Running To Lose Weight Is A Terrible Idea

It's a pitfall of too many dieters: They decide to "get healthy" — by which they mean "lose weight" — so they start eating salads and going on runs.

Ugh.

Experienced runners everywhere hear this and cringe. Running to lose weight is a terrible idea.

Weight loss is not only an appearance-oriented reason to run that likely won't provide enough intrinsic motivation to last, but it's also a misguided motivation. Running does not efficiently, if ever, make you lose weight.

Running is what exercise professionals like to call "steady-state cardio." This is cardio that lacks the intensity to produce an extreme response by the body; you can tell this because your heart rate remains relatively stable throughout the run.

Your body is smart: It goes first for the stores of energy it saves from intra-muscular stores of fat, circulating free fatty acids, muscle and liver glycogen, and blood glucose, all of which it uses to fuel your daily activities and lower-intensity conditions of exercise.

So you're not actually burning fat with exercise until your body needs more energy much quicker — during high-intensity exercise. When your heart rate is at an extreme high, your body recognizes it's under extreme conditions, and it dips into its precious, last-resort stores of fat.

If you were to go on interval training runs, where you ran sprints or trudged up hills, you might enter this actual fat-burning zone.

But if we're talking normal running, you would have to run for hours and hours to run out of alternative sources of energy (or eat dangerously little, which we do not recommend you do). And even if you do run for hours and hours, it might still not work to dip into your fat stores and lose the weight you want to.

I've known people who have trained for a marathon with the intention of shedding pounds. During their training, I watched them run mile after mile and become increasingly agitated because they continued to gain weight as the runs got lengthier.

This (understandable) frustration comes from a misunderstanding many people hold about health. "The healthier I get, the thinner I'll be!" False. Sometimes, the healthier you get, the more weight you put on. Your body's just trying to survive, after all.

Allow me to explain. When you run, your body expends a great deal of energy — especially when you're running long distances.

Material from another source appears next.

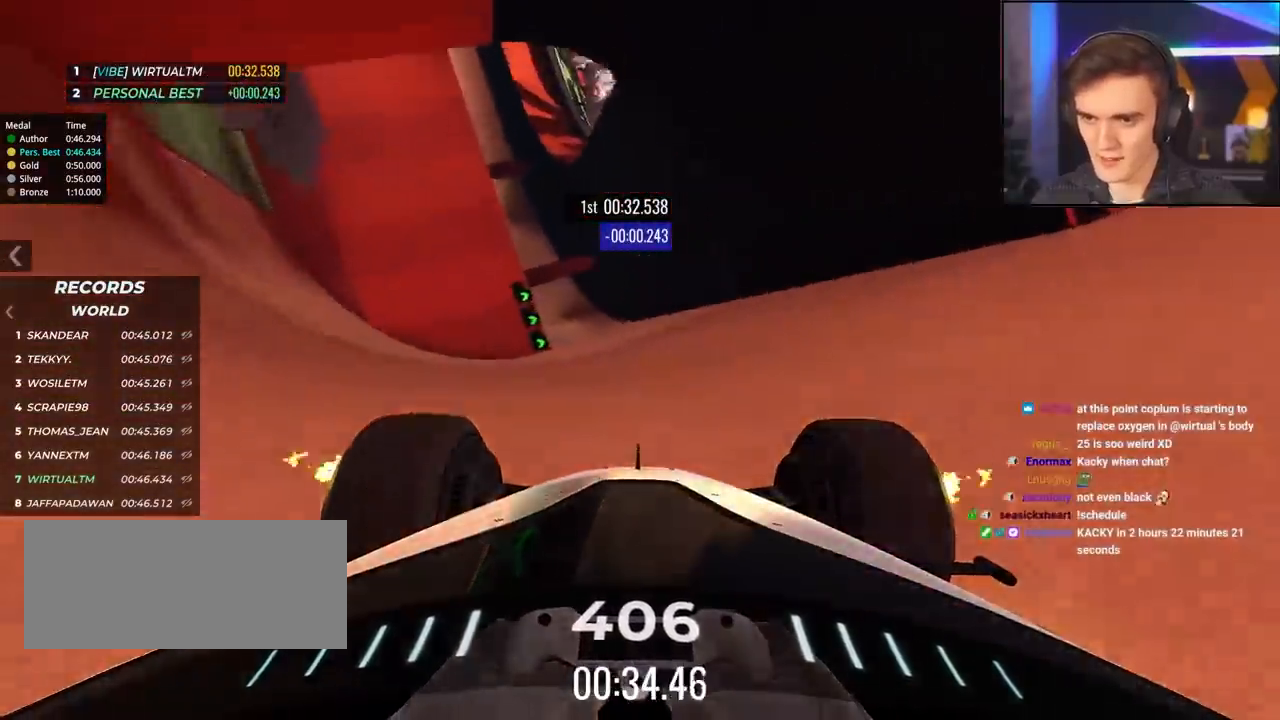
{"keys": ["left", "up"], "events": [[83, "left", "up"], [283, "left", "down"]]}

Here's something your body doesn't want to be: tired.

There are a few different places your body searches for its energy: your food, your fat, and your muscle. First, it's going to plow through your energy from food. If you're trying to lose weight, it's probable that you're eating at a calorie deficit, i.e., expending more energy than you consume. So you're likely not eating the extra calories you would need to support those runs. So when it's out of that, it has to choose: Is it going to dip into your fat or your muscle?

It will likely dip into your muscle. Your body's on preservation mode. What does it need more, the energy stored from fat or the muscle that burns fat?

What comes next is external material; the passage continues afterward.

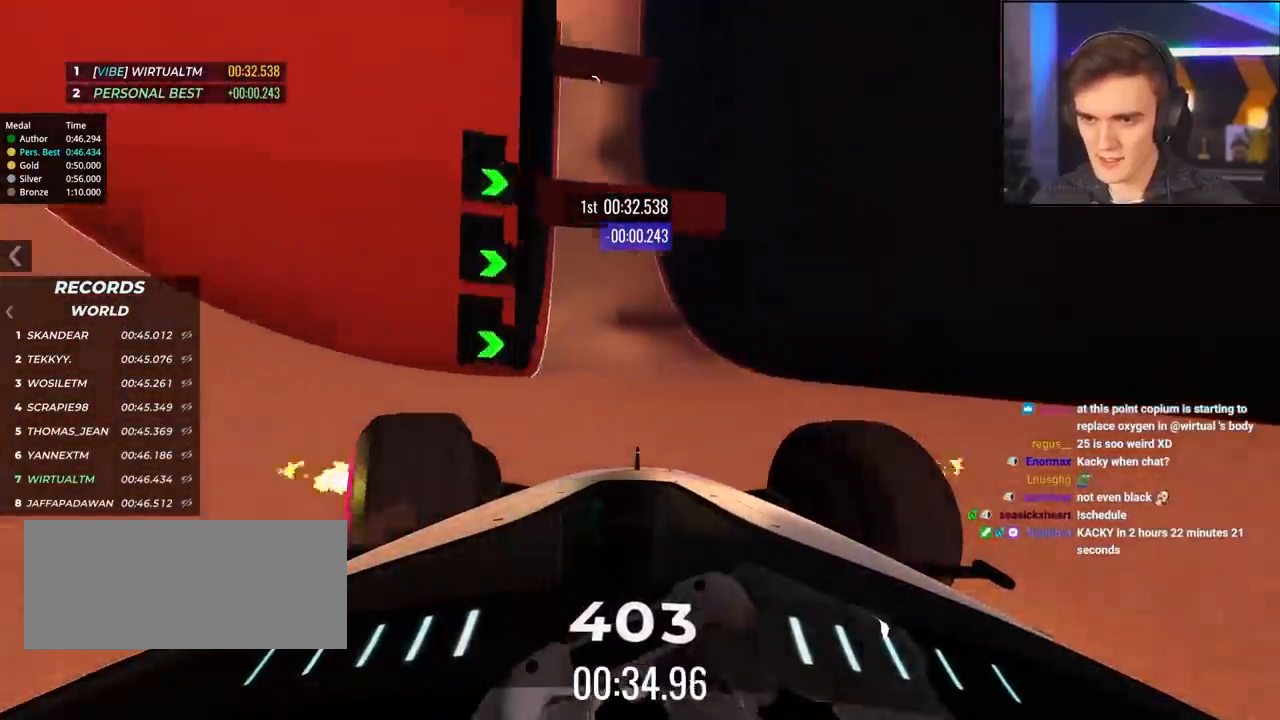
{"keys": ["left", "up"], "events": [[17, "left", "up"], [150, "left", "down"], [250, "left", "up"], [483, "left", "down"]]}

Try driving a car on just a few droplets of gas at a time. That's the mechanical equivalent of trying to force your body to function without gathering an energy reserve. Now imagine that a car was smart enough to save gas for later. What do you think it'd do?

Your body saves fuel for later. It puts on weight — saves some gas. And it plows through the unnecessary muscle (running requires a minimal amount of physical strength). So as you get better at running, as you practice and run longer distances, you might just get heavier. And healthier. You'll gain endurance, build a few key muscles in your legs, improve mental and physical stamina. You'll be more capable, better equipped to outrun an attacker, and have a much stronger heart.

You might just get healthier and heavier. At the same time.

Now, that's not to say you shouldn't run. If you want to run, by all means — run! Just don't do it for weight loss.

There are so many more valuable reasons to feel proud of running a marathon or dedicating yourself to training that have nothing to do with fat loss or whether you can fit into those size 4 jeans. Here are a few:

  • Get in better touch with your body.
  • Get healthier and stronger (though maybe heavier).
  • Spend meditative time outdoors.
  • Fight depression.
  • Alleviate anxiety.
  • Join a new and uplifting community of other runners.

And there are many more. Everyone's reason to run is different, but they should all have one thing in common — they shouldn't involve running to lose weight.